Madame Boutin a en effet précisé ses propos, elle a expliqué à quel point justement, elle était loin des attitudes, pensées et paroles que lui prêtaient ces caricatures. Je dois dire qu’elle m’a épaté, car elle a passé l’été à écrire ses textes afin justement et encore une fois d’éclairer ceux qui le voulaient bien sur la teneur précise de ses convictions dont j’ai au passage pu découvrir les nuances et les ancrages humanistes dans beaucoup de leurs aspects.

 

"Mais que nous soyons désormais enfermés dans une pensée chagrine qui utilise les médias pour régler ses comptes comme ses factures au lieu de venir s’expliquer avec l’éditeur me paraît assez grave."

 

 

Si elle a remercié les caricaturistes qui avaient « accepté » de participer à cet ouvrage, c’est en toute bonne foi, car nous l’avions tenu au courant que certains n’avaient pas répondu ou accepté de participer à l’aventure. 

 

Toujours naïvement peut-être nous pensions de notre côté que tout le monde avait bien compris la teneur de ce livre et qu’un bon de commande et une facture ayant pour intitulé : « les insolences de Christine Boutin » étaient assez explicites pour ce faire et valoir acceptation. 

 

Il est vraiment courageux de descendre comme Madame Boutin l’a fait une fois de plus avec cet ouvrage dans l’arène afin de défendre ses idées, et tenter de préciser une vision du monde nuancée qui ne plonge dans aucune des racines d’une pensée étroite.
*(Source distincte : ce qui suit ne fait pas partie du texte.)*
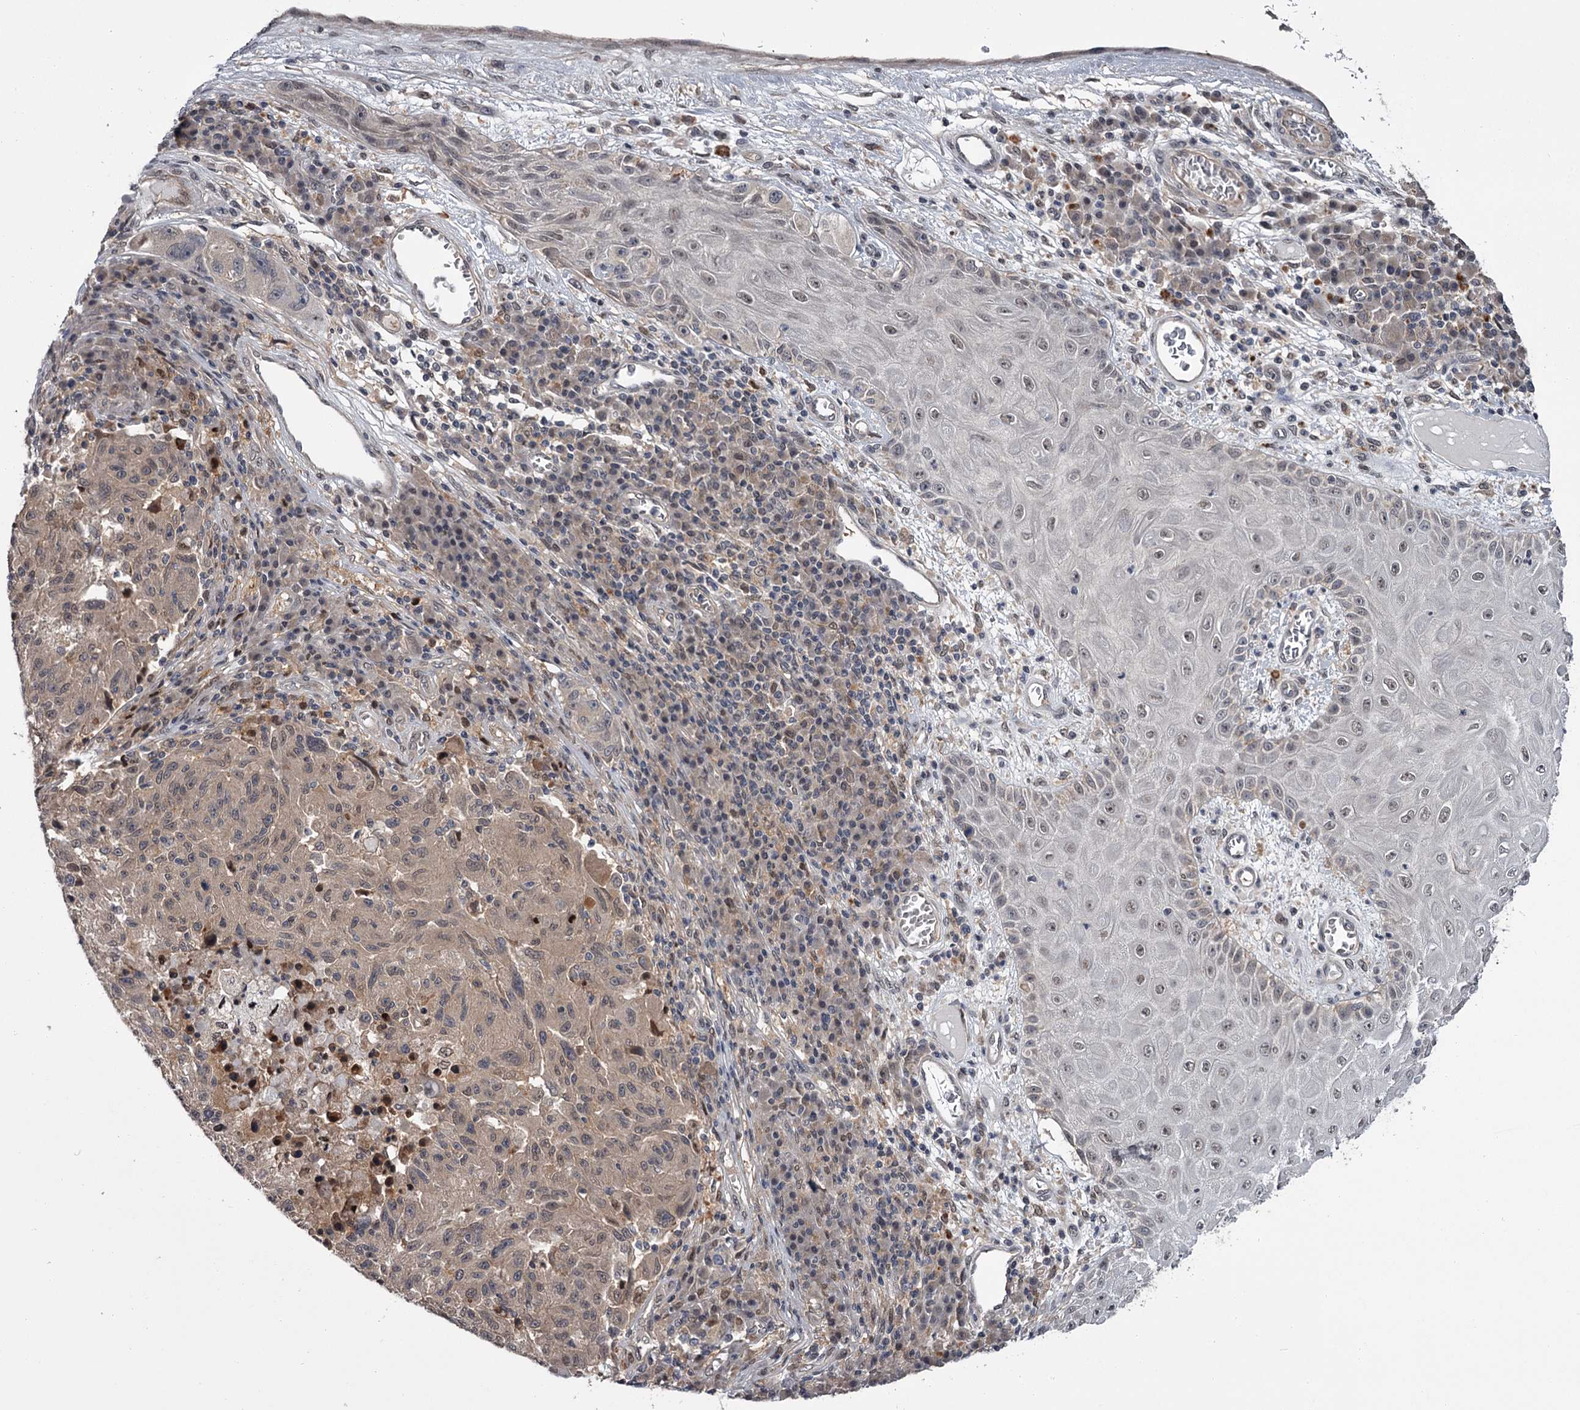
{"staining": {"intensity": "negative", "quantity": "none", "location": "none"}, "tissue": "melanoma", "cell_type": "Tumor cells", "image_type": "cancer", "snomed": [{"axis": "morphology", "description": "Malignant melanoma, NOS"}, {"axis": "topography", "description": "Skin"}], "caption": "Tumor cells show no significant positivity in melanoma. (DAB immunohistochemistry with hematoxylin counter stain).", "gene": "DAO", "patient": {"sex": "male", "age": 53}}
Madame Boutin a toujours défendu les valeurs de la démocratie avec une rare constance et j’ai été surpris en m’intéressant aux propos qui lui sont reprochés de manière générale, de voir à quel point ils sont souvent extraits de leur contexte, et « caricaturés » même, si je ne partage pas certaines de ses convictions.

 

Pourquoi cette « bronca » autour de cette dame et de son ouvrage ? Je n’imagine pas un seul instant quant à moi qu’elle relève d’un quelconque lobbying, ce qui serait également caricatural... 

 

Mais que nous soyons désormais enfermés dans une pensée chagrine qui utilise les médias pour régler ses comptes comme ses factures au lieu de venir s’expliquer avec l’éditeur me paraît assez grave. Un des caricaturistes a eu cette démarche et c’est tout à son honneur, j’attends les autres pour que nous nous expliquions et je leur demande, de grâce, de laisser Madame Boutin, en dehors de cette histoire, car ce livre relève d’une collection imaginée par un éditeur qui n’a en aucun cas pour vocation d’entretenir la moindre cabale autour d’une personne qui conserve assez d’humour pour rire avec eux de ce qui quant à moi me fait un peu grincer des dents.

 

                            Jacques-Marie Laffont

 

* Je m’excuse en revanche auprès des illustrateurs qui auraient en effet dû être réglés avant la publication de l’ouvrage. Tandis que j’écris ces mots, la comptabilité du groupe m’assure que c’est fait.

 

 

 

 

NB : ActuaLitté s’efforcera de vérifier que le règlement est bel est bien effectué. En effet, dans un tout autre ordre d’idée, la maison Le Baron perché, dont M. Laffont fut l’acquéreur en 2014, est en retard sur le paiement de droits pour 18 auteurs, pour 15.000 €, qui ont tenté un recours juridique pour obtenir gain de cause. Mais un mois après des promesses, rien n’avait encore été perçu. « Voilà près d’un mois que nous avons reçu leur réponse : ce sentiment de se trouver face à des promesses non tenues devient insupportable », déplorait la Société des Gens de Lettres, à l’origine, avec la Charte des auteurs, du commandement de payer.